(Petikan Terpilih):
┄┄┄┄┄┄┄┄┄┄

Surabaya (ANTARA) - Bunga Tabebuya (Chrysotricha) yang tampak menyerupai bunga Sakura asal Jepang bermekaran di sepanjang jalan protokol Kota Surabaya, Jawa Timur, menjelang dan pasca-Lebaran Idul Fitri 1442 Hijriyah.
Pelaksana Tugas (Plt) Kepala Dinas Kebersihan dan Ruang Terbuka Hijau (DKRTH) Surabaya Anna Fajriatin di Surabaya, Sabtu, mengatakan, Bunga Tabebuya itu biasanya mekar pada saat cuaca panas, sehingga mulai sebelum lebaran hingga saat ini, bunga tersebut sudah mulai bermekaran.
"Kalau terkena angin, bunga itu akan rontok dan yang lain akan mekar lagi. Uniknya, yang mekar kali ini rata-rata Bunga Tabebuya yang berwarna kuning, padahal spesiesnya ada putih dan pink juga," kata Anna.
Menurutnya, Bunga Tabebuya yang saat ini juga menjadi salah satu ikon Surabaya itu sudah menyebar di berbagai titik di seluruh Kota Surabaya, terutama di pinggir jalan protokol. Bahkan, yang mekar saat ini rata-rata yang ada di jalan-jalan protokol, sehingga menambah cantik jalanan Surabaya di saat momen lebaran kali ini.
"Hampir semua jalanan Surabaya sudah ditanami Bunga Tabebuya, karena setiap rayon di DKRTH melakukan penanaman Tabebuya. Jadi jumlahnya sudah sangat banyak se-Surabaya," ujarnya.

┄┄┄┄┄┄┄┄┄┄

(Data):

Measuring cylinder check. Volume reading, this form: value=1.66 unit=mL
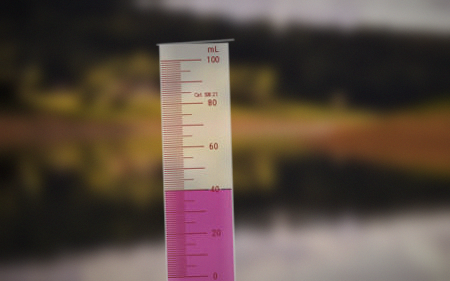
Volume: value=40 unit=mL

┄┄┄┄┄┄┄┄┄┄

(Soal Latihan):
1. Menurut petikan tentang Bunga Tabebuya di Surabaya, bunga Tabebuya yang mekar kali ini rata-rata berwarna apa?
2. Tolong tuliskan kembali bagian petikan tentang Bunga Tabebuya di Surabaya di antara "Menurutnya, Bunga Tabebuya" dan "lebaran kali ini.", termasuk kedua bagian itu.

(Jawaban Tiap Soal):
1. Kuning.

2.
Menurutnya, Bunga Tabebuya yang saat ini juga menjadi salah satu ikon Surabaya itu sudah menyebar di berbagai titik di seluruh Kota Surabaya, terutama di pinggir jalan protokol. Bahkan, yang mekar saat ini rata-rata yang ada di jalan-jalan protokol, sehingga menambah cantik jalanan Surabaya di saat momen lebaran kali ini.